Penned by Wall Street wags tired of his trade war pump-and-dump behavior, the so-called Masters of the Universe finally understand that Trump’s trade war is like Trump himself: stochastic boasting, deep-vein chaos, juvenile bluster backed up by … nothing.

It’s short, sharp, silly on its face — but beneath that shell is a devastating payload. Like so many things with Trump, the humor strikes a deeper, raw nerve. The insult enrages him not because it’s the cruelest or cleverest, but because it’s the most diminishing. And Donald Trump cannot survive being made small.

You could see it today when a reporter asked him about it — his slow, bovine mind registering the insult gradually, but deeply. His snippish responses belied his rage. As an anthropologist of this hideous creature, one of my perverse delights is watching him try to hide that rage as his spun-sugar ego takes a hit. Having delivered many such hits myself, I like to call it an allowable cruelty.
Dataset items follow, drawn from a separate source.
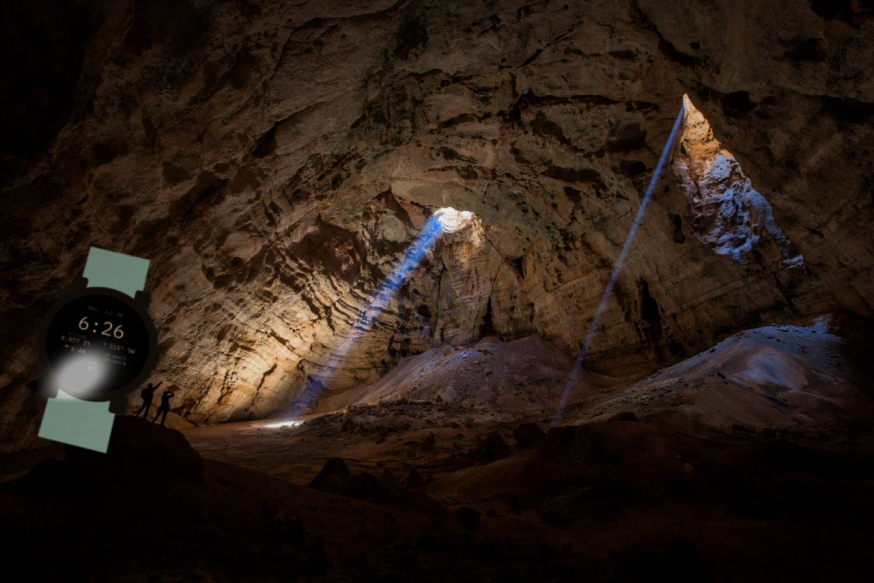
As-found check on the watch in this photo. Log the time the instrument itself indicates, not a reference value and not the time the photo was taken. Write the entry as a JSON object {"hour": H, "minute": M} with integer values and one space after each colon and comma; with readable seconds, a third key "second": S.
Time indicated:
{"hour": 6, "minute": 26}
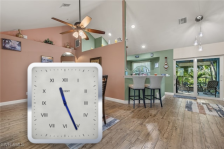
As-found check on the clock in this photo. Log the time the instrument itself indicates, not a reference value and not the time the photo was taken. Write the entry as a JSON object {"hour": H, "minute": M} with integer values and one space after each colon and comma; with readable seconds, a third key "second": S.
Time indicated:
{"hour": 11, "minute": 26}
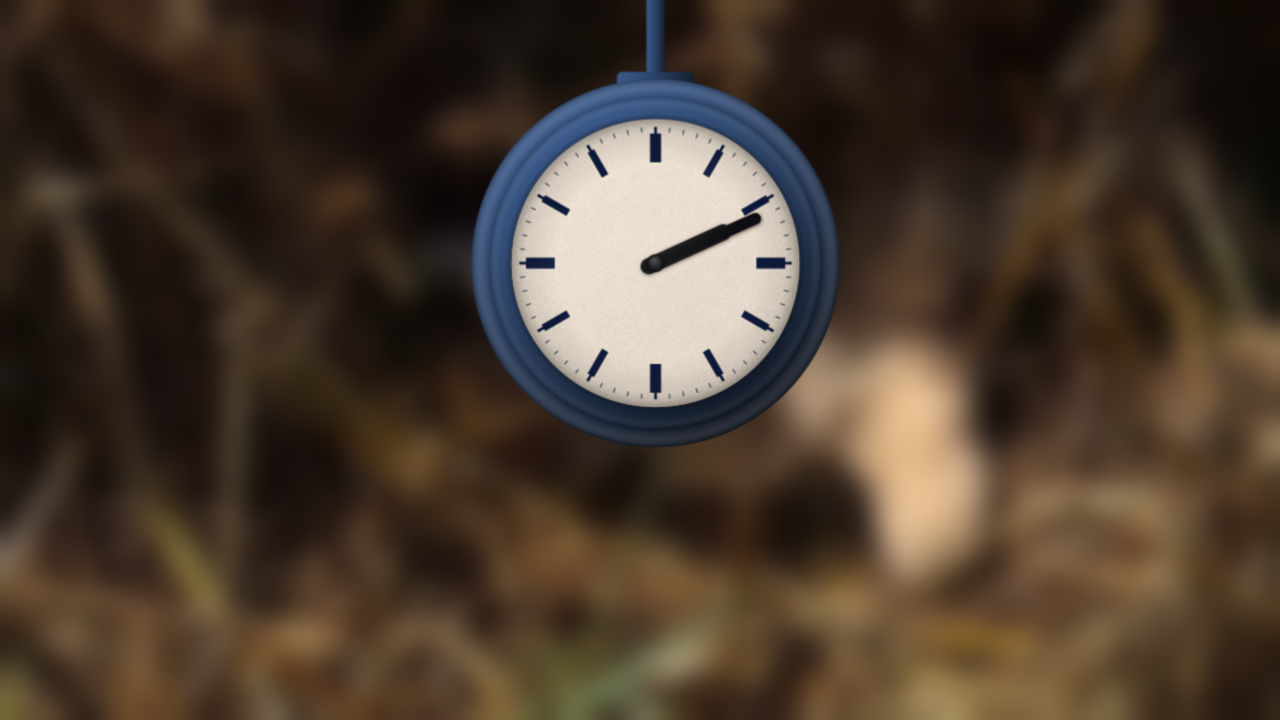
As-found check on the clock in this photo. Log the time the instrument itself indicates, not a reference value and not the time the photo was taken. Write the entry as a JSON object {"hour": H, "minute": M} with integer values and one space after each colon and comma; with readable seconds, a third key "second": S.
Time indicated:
{"hour": 2, "minute": 11}
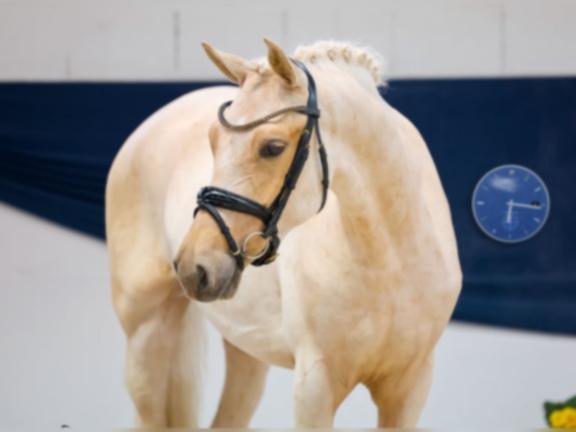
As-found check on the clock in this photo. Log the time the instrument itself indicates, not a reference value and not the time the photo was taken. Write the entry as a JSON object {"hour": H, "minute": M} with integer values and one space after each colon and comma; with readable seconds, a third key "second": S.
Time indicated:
{"hour": 6, "minute": 16}
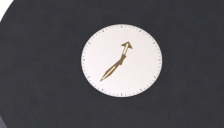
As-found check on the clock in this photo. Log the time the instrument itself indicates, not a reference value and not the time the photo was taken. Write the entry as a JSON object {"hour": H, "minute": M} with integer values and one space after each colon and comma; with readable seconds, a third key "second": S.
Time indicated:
{"hour": 12, "minute": 37}
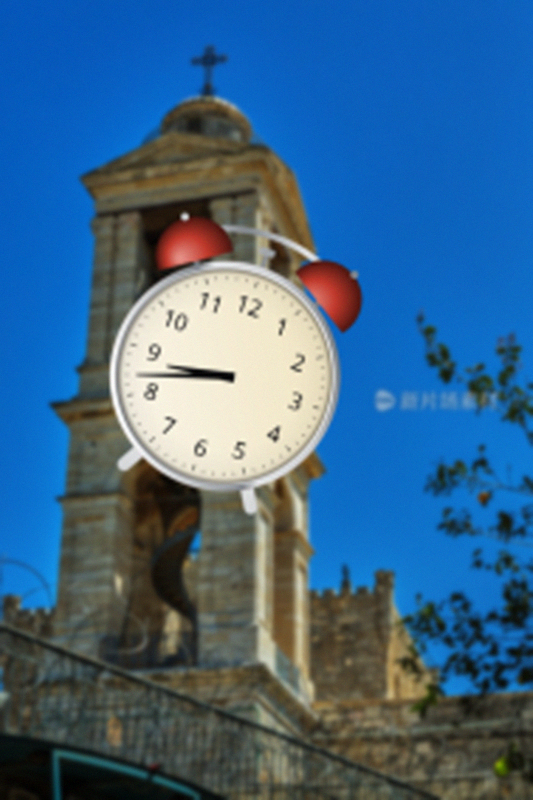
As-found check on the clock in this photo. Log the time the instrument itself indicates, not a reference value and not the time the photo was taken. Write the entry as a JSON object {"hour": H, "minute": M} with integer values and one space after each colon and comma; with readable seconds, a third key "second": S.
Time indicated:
{"hour": 8, "minute": 42}
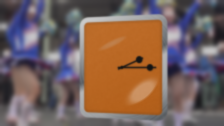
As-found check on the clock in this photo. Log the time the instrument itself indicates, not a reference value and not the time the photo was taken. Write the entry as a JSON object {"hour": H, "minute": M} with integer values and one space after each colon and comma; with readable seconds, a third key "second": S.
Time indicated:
{"hour": 2, "minute": 15}
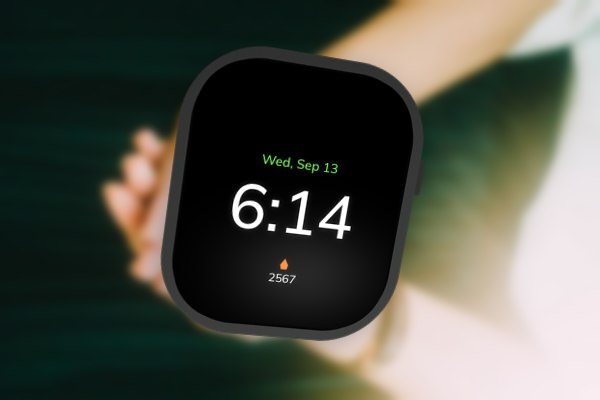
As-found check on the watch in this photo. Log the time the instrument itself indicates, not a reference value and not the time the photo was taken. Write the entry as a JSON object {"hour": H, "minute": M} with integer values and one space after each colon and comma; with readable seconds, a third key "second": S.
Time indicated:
{"hour": 6, "minute": 14}
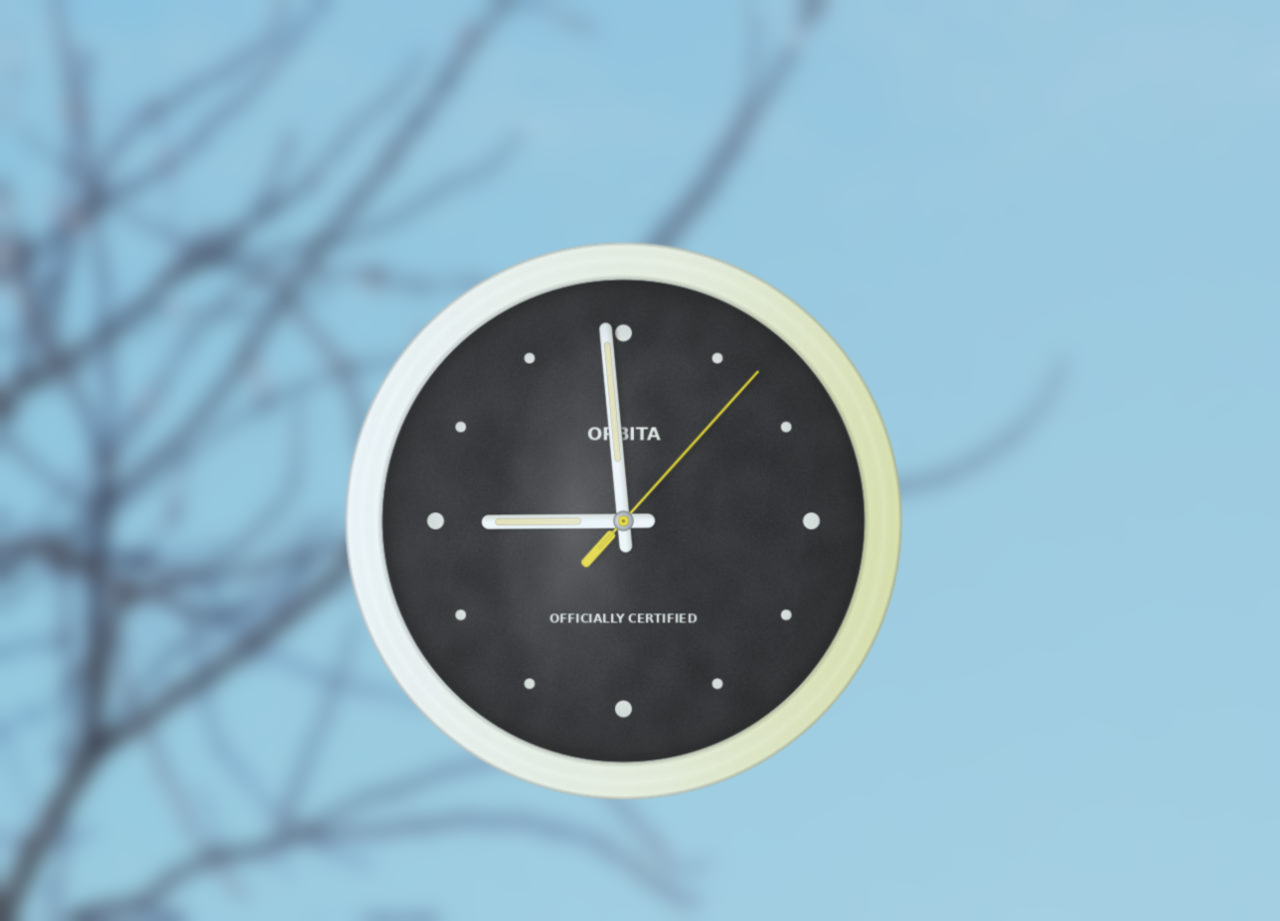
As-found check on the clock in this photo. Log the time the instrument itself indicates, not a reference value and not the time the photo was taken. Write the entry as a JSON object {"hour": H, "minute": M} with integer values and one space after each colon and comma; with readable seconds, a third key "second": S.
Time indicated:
{"hour": 8, "minute": 59, "second": 7}
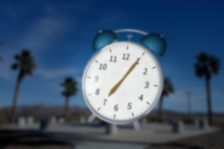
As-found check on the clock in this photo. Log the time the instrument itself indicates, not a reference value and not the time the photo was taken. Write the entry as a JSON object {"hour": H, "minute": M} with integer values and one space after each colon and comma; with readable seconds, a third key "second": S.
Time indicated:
{"hour": 7, "minute": 5}
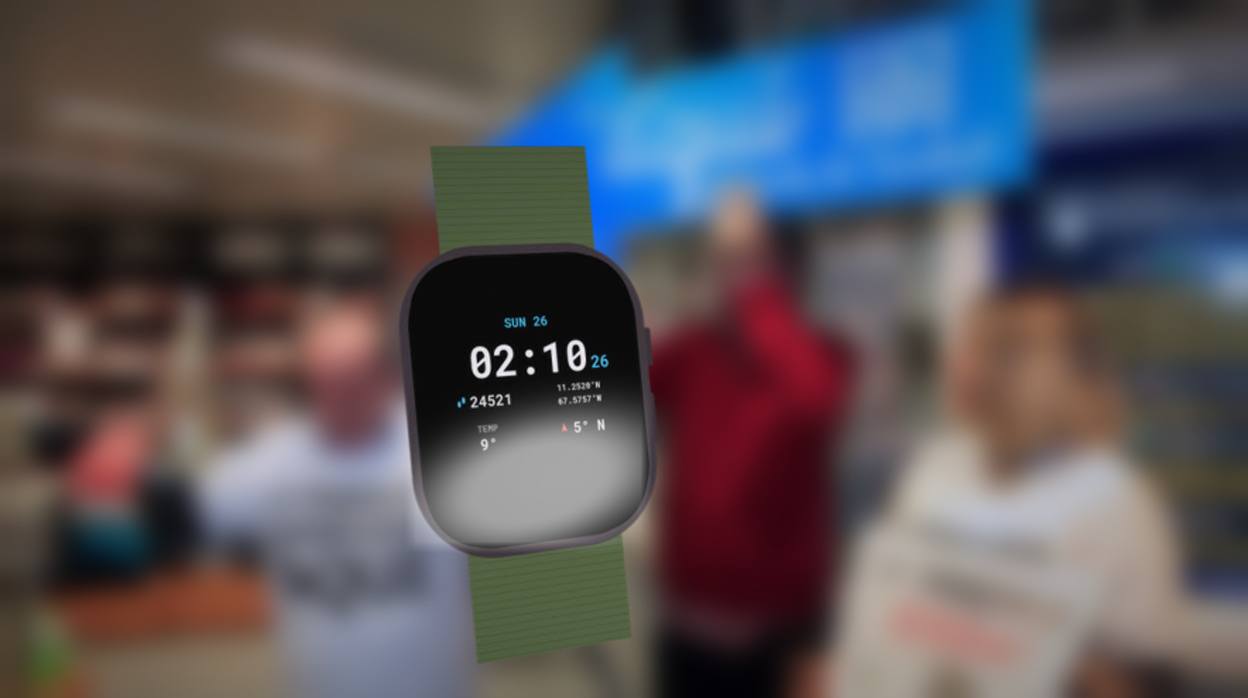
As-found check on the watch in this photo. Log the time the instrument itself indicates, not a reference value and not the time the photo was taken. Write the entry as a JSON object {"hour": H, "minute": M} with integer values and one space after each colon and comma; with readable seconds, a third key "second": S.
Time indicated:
{"hour": 2, "minute": 10, "second": 26}
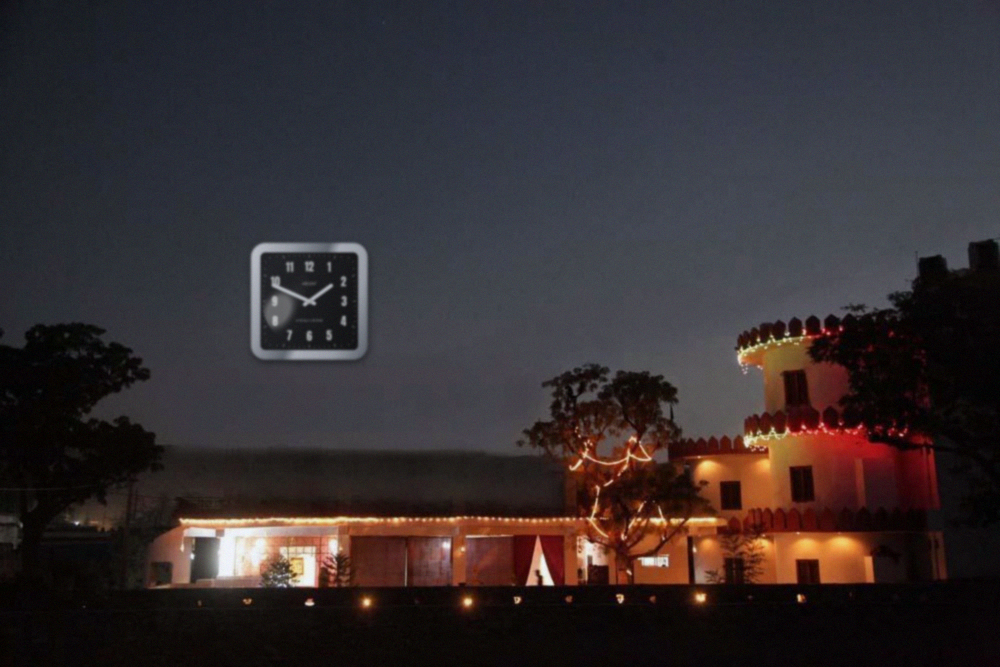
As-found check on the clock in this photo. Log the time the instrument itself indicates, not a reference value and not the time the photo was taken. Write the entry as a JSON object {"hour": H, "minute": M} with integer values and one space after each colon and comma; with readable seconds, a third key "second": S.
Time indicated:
{"hour": 1, "minute": 49}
At the core of Trump’s psychological infrastructure is a pathological obsession with dominance. His entire public persona is built like one of his gimcrack Atlantic City casinos: gaudy gold trim, carpet the color of a three-day bruise, faux marble, and fake tits in abundance. The constant hum and ding of slot machines promising WINNING. He doesn’t merely want to be respected.

He wants to be feared, idolized, mythologized. Anything less is a personal affront. To be called “TACO” — a word that evokes, not unfairly, both the reality of his utterly botched trade war fiasco and something messy, cheap, handheld, and delightfully common — is to jab a shiv directly into the myth of Trump the Colossus.